Sunday, March 17, 2019

Green Book


Speaking of advances in technology as I did last week, we now have “streaming”,  and are able to get first run films on line for a lower cost than going to the movies.  Admittedly, some films would lose a lot being seen on a regular TV screen, but small intimate films may even have more impact on the television being watched with family at home.

So it was with the film chosen to receive the Oscar for best film of the year, “Green Book”.   I will not get into whether it was the best since I have not seen all the other movies.  Those who actually vote get DVD’s sent to them so that they can view all the candidates and vote intelligently. 
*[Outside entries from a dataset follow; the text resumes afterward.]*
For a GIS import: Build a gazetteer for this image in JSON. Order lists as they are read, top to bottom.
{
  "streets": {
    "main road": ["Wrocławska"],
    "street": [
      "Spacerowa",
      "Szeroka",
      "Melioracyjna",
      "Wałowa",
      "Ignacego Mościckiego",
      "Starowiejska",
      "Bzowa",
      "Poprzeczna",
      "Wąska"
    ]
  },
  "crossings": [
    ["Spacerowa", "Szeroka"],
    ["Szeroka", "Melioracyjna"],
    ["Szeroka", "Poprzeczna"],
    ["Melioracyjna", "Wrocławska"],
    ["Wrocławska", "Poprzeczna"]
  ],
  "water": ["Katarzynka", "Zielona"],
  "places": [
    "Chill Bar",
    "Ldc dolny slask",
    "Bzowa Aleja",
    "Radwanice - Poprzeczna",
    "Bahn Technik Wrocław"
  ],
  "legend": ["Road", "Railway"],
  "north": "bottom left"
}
“Green Book” has been referred to as a “feel good” picture which I guess it is though I found lots to think about.  Of course, what comes to mind right away are the films “Trading Places” the 1983 film with Dan Aykroyd and Eddie Murphy . A closer comparison, and the reverse of this film which is the 1989 movie, “Driving Miss Daisy” with Jessica Tandy and Morgan Freeman.  In the latter a black driver is hired to drive  the white Miss Daisy around and she resists until they find their common ground. “Green Book” reverses the roles. 
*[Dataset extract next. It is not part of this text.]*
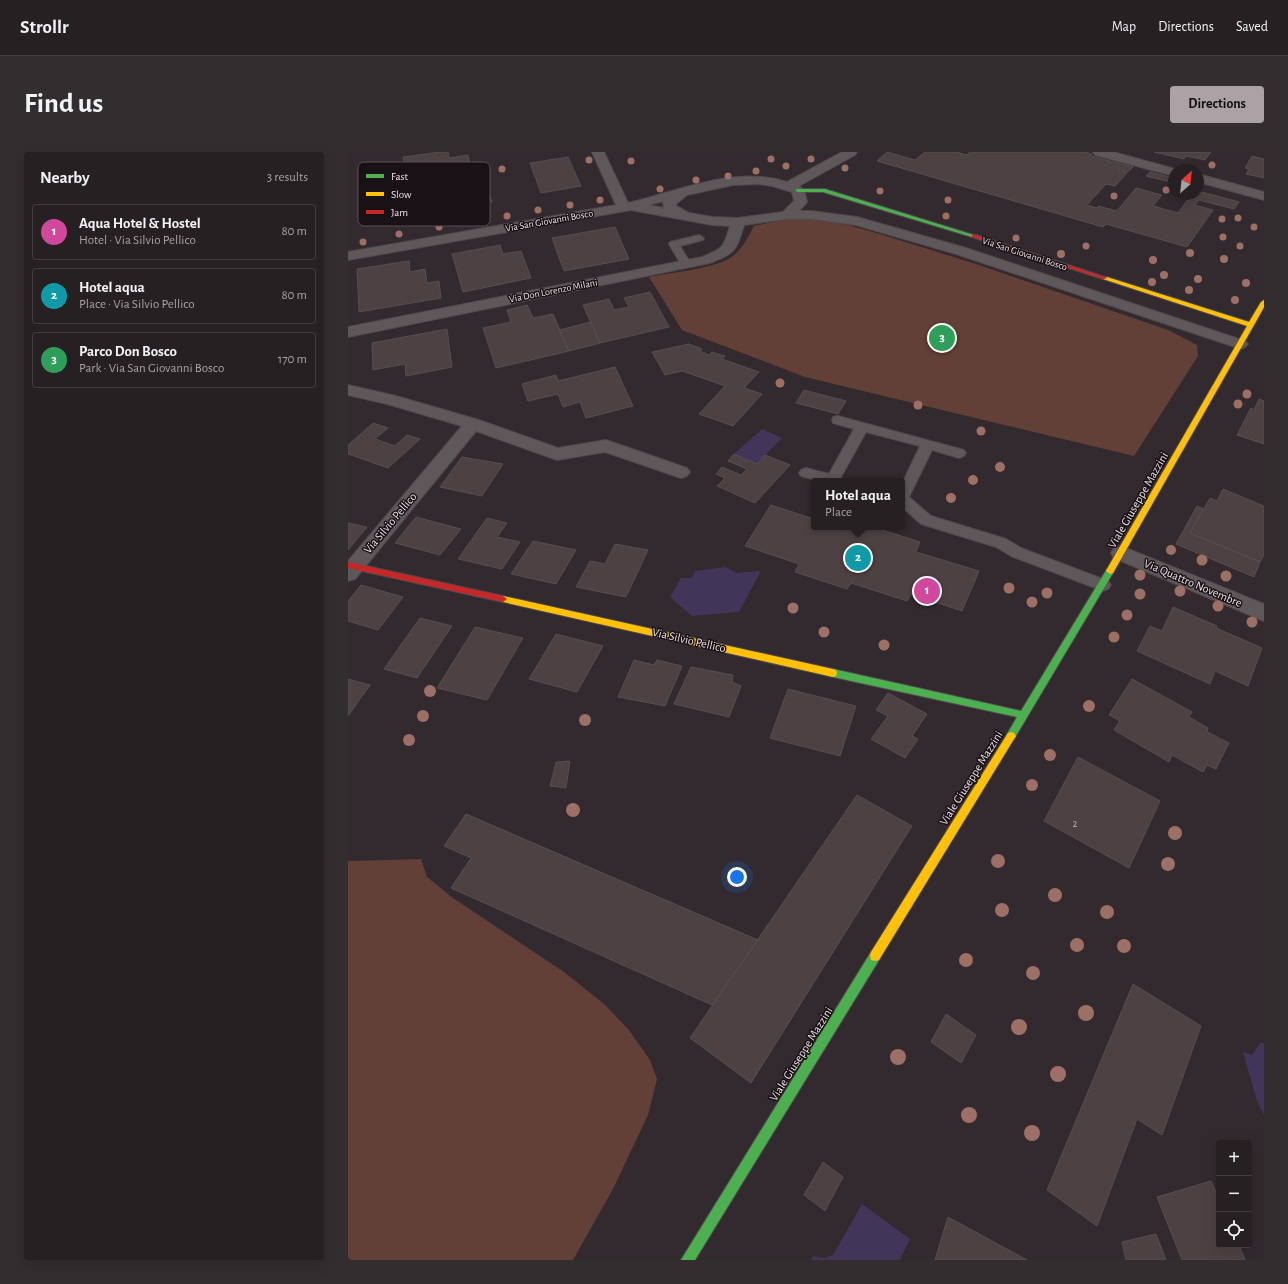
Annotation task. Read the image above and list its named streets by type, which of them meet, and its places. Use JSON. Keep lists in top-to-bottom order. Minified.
{"streets":{"street":["Via San Giovanni Bosco","Via Don Lorenzo Milani","Viale Giuseppe Mazzini","Via Silvio Pellico","Via Quattro Novembre"]},"crossings":[["Via San Giovanni Bosco","Via Don Lorenzo Milani"],["Via San Giovanni Bosco","Viale Giuseppe Mazzini"],["Viale Giuseppe Mazzini","Via Silvio Pellico"],["Viale Giuseppe Mazzini","Via Quattro Novembre"]],"house_numbers":["2"],"legend":["Fast","Slow","Jam"],"north":"top right","page":{"header":"Strollr","nav":["Map","Directions","Saved"],"buttons":"Directions","title":"Find us","heading":["Nearby","3 results"],"list":[{"mark":"1","name":"Aqua Hotel & Hostel","note":"Hotel · Via Silvio Pellico","value":"80 m"},{"mark":"2","name":"Hotel aqua","note":"Place · Via Silvio Pellico","value":"80 m"},{"mark":"3","name":"Parco Don Bosco","note":"Park · Via San Giovanni Bosco","value":"170 m"}],"pins":["3","2","1"],"popup":["Hotel aqua","Place"],"map_buttons":["+","−"]}}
First off, why the title?  I grew up in the 1940’s and 1950’s and still remember the signs down South for the “coloreds Only” water fountains and restrooms.  I had to ask my parents why I could not use them… I don’t remember their response other than a sense of disgust in their voices.  What I never realized, until now, is that “The Negro Motorist Green Book” was an annual guidebook for African-Americans.  Driving was one way to avoid issues of segregation on the train or plane.  I had no idea this guide existed, which is even embarrassing to admit.

1940 edition, Wikimedia Commons/
Collection of the New York Public Library

The film is based on a true story of the very successful pianist, Don Shirley, played by Mahershala Ali,who lived a priviledged life in an ornate apartment above Carnegie Hall. Having agreed to do a tour in the South in 1962 he needed a driver.  After interviewing a number of white applicants, he decided to go with an Italian-American bouncer from the Copa Cabana, Frank Vallelonga known as Tony the Lip, played by Viggo Mortensen. Tony has been laid-off while the Copa is being renovated.  In real life when he went back to work at the Copa he was promoted to Maitre d’. 

The two protagonists in the film begin to defend each other as they run into the problems you would expect where even a celebrity is not allowed to eat in an all-white dining room and black and white individual association is considered wrong. Before he left on their tour, Tony’s wife insisted that he write which he did not do well as he had never gone beyond a grade school education. During the trip Don Shirley turns his driver’s clumsy prose into flowery love letters.  A true bond is formed between these two disparate men where each learns from the other. No, maybe all the problems of the world will not be cured by this sort of one-on-one interaction but it is a step in the right direction.  Here is a trailer for the film:


The movie BlacKkKlansman by Spike Lee is set a decade later.  Here one could say is the other side of the coin and a sadder and more pessimistic one. It is based on the autobiography of the first black member of the Colorado Springs police force.  Even his successful infiltration into the Ku Klux Klan with the assistance of a white officer does not stop their evil program.  The point is made of why, African Americans still feel they need to fight for their rights in the light of recent events and our current administration, which is openly reproached in the film.  Because the Klan does not have much more love for Jews than they do for blacks, they too are included in this hate fest as the film ends with the White Supremacist rally in Charlottesville, Virginia, the subsequent riots and the death of a counter-protester, and some of Trump’s remarks.

These two films show both how far we have come and at the same time how much further we need to go to try to change people’s fear of the other.